For instance, you can compose these functions to select a multi-effect parameter or a complex processor’s sub-effect.
Composable functions suggest a category, in this case, a subcategory of audio processors.
Selecting a subcategory suggests a functor from some other, more straightforward category.
Our functor would map the audio processor category to corresponding sets of processors.
What determines the structure of this category is its morphisms. In particular, we need morphisms that would be mapped, under our functor, to the functions that define components of our processors - the component maps. This means, in particular, that for every n, we need n+1 distinct functions from n to the image of n-1. These functions are themselves images of morphisms that go between n and n-1 in " audio process category"

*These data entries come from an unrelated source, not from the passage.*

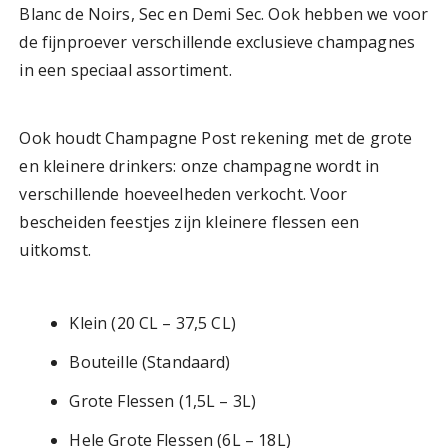
Blanc de Noirs, Sec en Demi Sec. Ook hebben we voor
de fijnproever verschillende exclusieve champagnes
in een speciaal assortiment.
Ook houdt Champagne Post rekening met de grote
en kleinere drinkers: onze champagne wordt in
verschillende hoeveelheden verkocht. Voor
bescheiden feestjes zijn kleinere flessen een
uitkomst.
Klein (20 CL – 37,5 CL)
Bouteille (Standaard)
Grote Flessen (1,5L – 3L)
Hele Grote Flessen (6L – 18L)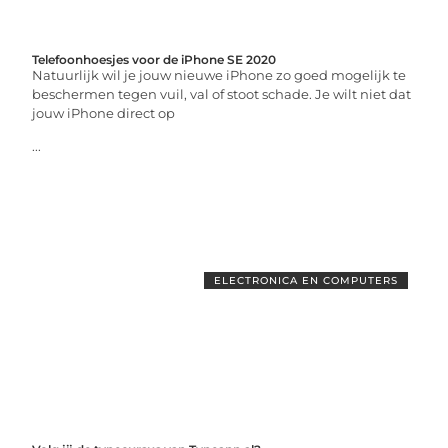
Telefoonhoesjes voor de iPhone SE 2020
Natuurlijk wil je jouw nieuwe iPhone zo goed mogelijk te
beschermen tegen vuil, val of stoot schade. Je wilt niet dat
jouw iPhone direct op
...
ELECTRONICA EN COMPUTERS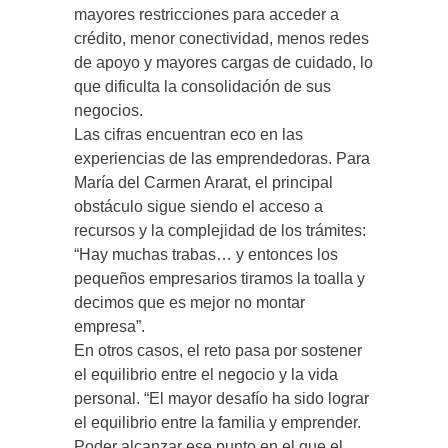
mayores restricciones para acceder a
crédito, menor conectividad, menos redes
de apoyo y mayores cargas de cuidado, lo
que dificulta la consolidación de sus
negocios.
Las cifras encuentran eco en las
experiencias de las emprendedoras. Para
María del Carmen Ararat, el principal
obstáculo sigue siendo el acceso a
recursos y la complejidad de los trámites:
“Hay muchas trabas… y entonces los
pequeños empresarios tiramos la toalla y
decimos que es mejor no montar
empresa”.
En otros casos, el reto pasa por sostener
el equilibrio entre el negocio y la vida
personal. “El mayor desafío ha sido lograr
el equilibrio entre la familia y emprender.
Poder alcanzar ese punto en el que el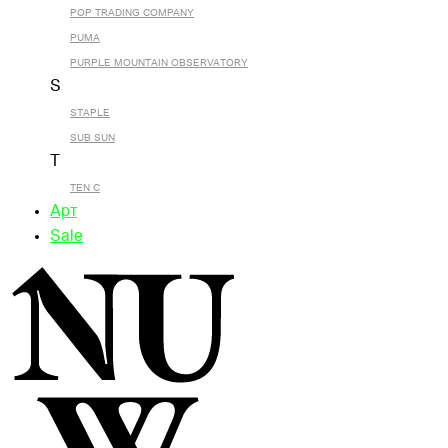
POP TRADING COMPANY
PUMA
PURPLE MOUNTAIN OBSERVATORY
S
STAPLE
SUB SUN
T
TEN C
Арт
Sale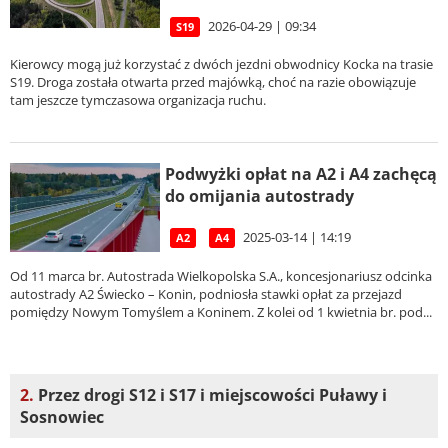
2026-04-29 | 09:34
S19
Kierowcy mogą już korzystać z dwóch jezdni obwodnicy Kocka na trasie
S19. Droga została otwarta przed majówką, choć na razie obowiązuje
tam jeszcze tymczasowa organizacja ruchu.
Podwyżki opłat na A2 i A4 zachęcą
do omijania autostrady
2025-03-14 | 14:19
A2
A4
Od 11 marca br. Autostrada Wielkopolska S.A., koncesjonariusz odcinka
autostrady A2 Świecko – Konin, podniosła stawki opłat za przejazd
pomiędzy Nowym Tomyślem a Koninem. Z kolei od 1 kwietnia br. pod...
2.
Przez drogi S12 i S17 i miejscowości Puławy i
Sosnowiec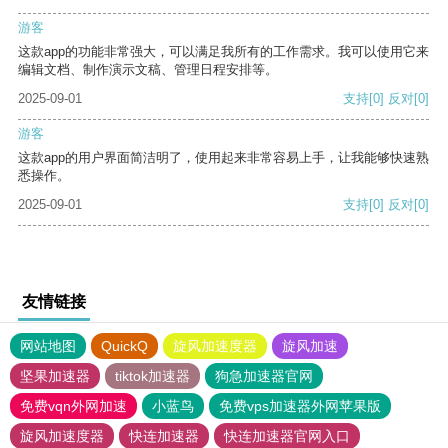
游客
这款app的功能非常强大，可以满足我所有的工作需求。我可以使用它来
编辑文档、制作演示文稿、管理日程安排等。
2025-09-01
支持
[0]
反对
[0]
游客
这款app的用户界面简洁明了，使用起来非常容易上手，让我能够快速熟
悉操作。
2025-09-01
支持
[0]
反对
[0]
友情链接
网站地图
QuickQ
旋风加速度器
旋风加速
坚果加速器
tiktok加速器
狗急加速器官网
免费vqn外网加速
小蓝鸟
免费vps加速器外网苹果版
旋风加速度器
快连加速器
快连加速器官网入口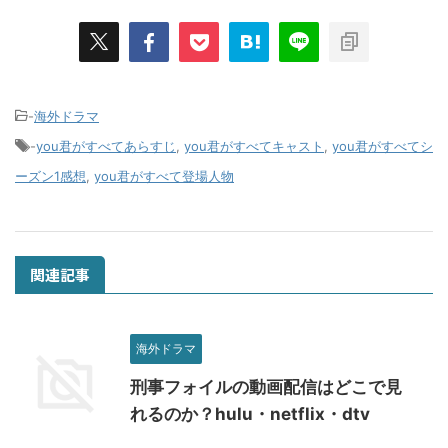
-
海外ドラマ
-
you君がすべてあらすじ
,
you君がすべてキャスト
,
you君がすべてシ
ーズン1感想
,
you君がすべて登場人物
関連記事
海外ドラマ
刑事フォイルの動画配信はどこで見
れるのか？hulu・netflix・dtv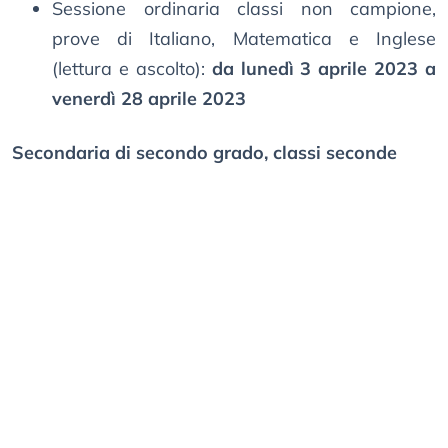
Sessione ordinaria classi non campione,
prove di Italiano, Matematica e Inglese
(lettura e ascolto):
da lunedì 3 aprile 2023 a
venerdì 28 aprile 2023
Secondaria di secondo grado, classi seconde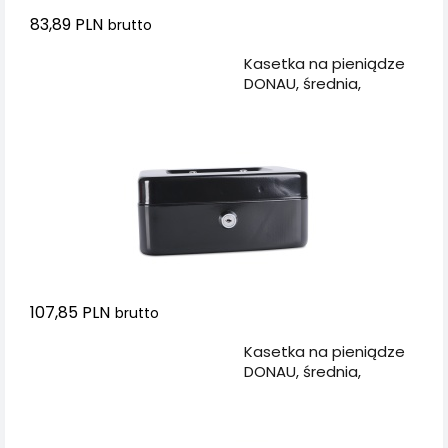
83,89 PLN
brutto
Dodaj do koszyka
Kasetka na pieniądze
DONAU, średnia,
200x90x160mm, czarna
107,85 PLN
brutto
Dodaj do koszyka
Kasetka na pieniądze
DONAU, średnia,
200x90x160mm, zielona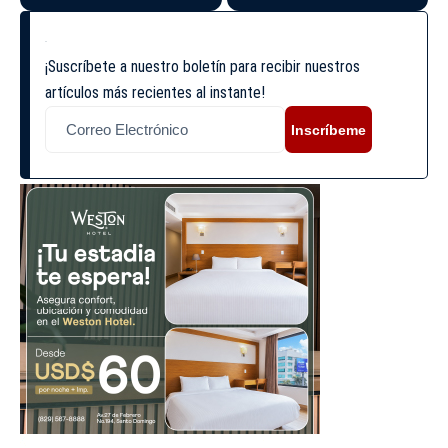
¡Suscríbete a nuestro boletín para recibir nuestros
artículos más recientes al instante!
Inscríbeme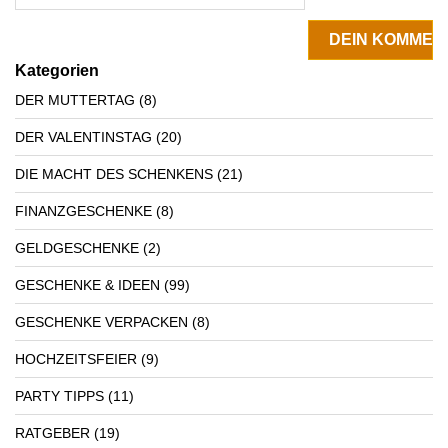
Kategorien
DER MUTTERTAG
(8)
DER VALENTINSTAG
(20)
DIE MACHT DES SCHENKENS
(21)
FINANZGESCHENKE
(8)
GELDGESCHENKE
(2)
GESCHENKE & IDEEN
(99)
GESCHENKE VERPACKEN
(8)
HOCHZEITSFEIER
(9)
PARTY TIPPS
(11)
RATGEBER
(19)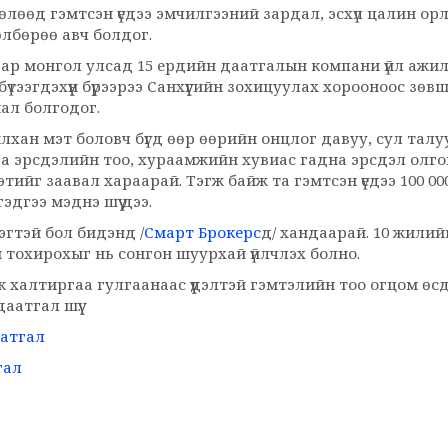
өлөөд гэмтсэн үедээ эмчилгээний зардал, эсхүл цалин ор
өлбөрөө авч болдог.
р монгол улсад 15 ердийн даатгалын компани үйл ажи
бүтээгдэхүүн бүрээрээ Санхүүгийн зохицуулах хорооноос зө
ал болгодог.
хан мэт боловч бүгд өөр өөрийн онцлог давуу, сул талу
аа эрсдэлийн тоо, хураамжийн хувиас гадна эрсдэл олгог
этийг заавал хараарай. Тэгж байж та гэмтсэн үедээ 100 000
гэдгээ мэднэ шүү дээ.
эгтэй бол бидэнд /
Смарт Брокерс
д/ хандаарай. 10 жили
 тохирохыг нь сонгон шуурхай үйлчлэх болно.
 халтиргаа гулгаанаас үүдэлтэй гэмтэлийн тоо огцом өсд
аатгал шүү.
аатгал
гал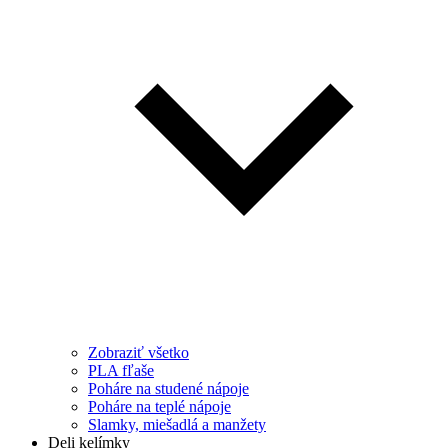
Zobraziť všetko
PLA fľaše
Poháre na studené nápoje
Poháre na teplé nápoje
Slamky, miešadlá a manžety
Deli kelímky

The system/grammar/category we’ve discussed delivers a perfect framework for pattern matching in audio graphs.
By understanding the compositional nature of audio processors and their relationships, we can develop algorithms to identify common substructures, transformation patterns, and even potential optimizations in complex audio processing chains.
We could use the concept of homotopy to identify audio graphs that are “topologically equivalent” - that is, graphs that can be continuously deformed into one another without changing their fundamental audio processing characteristics.
This could be useful in audio design, where different implementations of the same effect could be recognized as equivalent.
These things provide a formal way to describe adding or removing audio units from a graph.
This could be used to develop intelligent audio routing systems that automatically simplify or expand audio graphs based on specific criteria or even new approaches and techniques, such as “AI” models and new algorithms.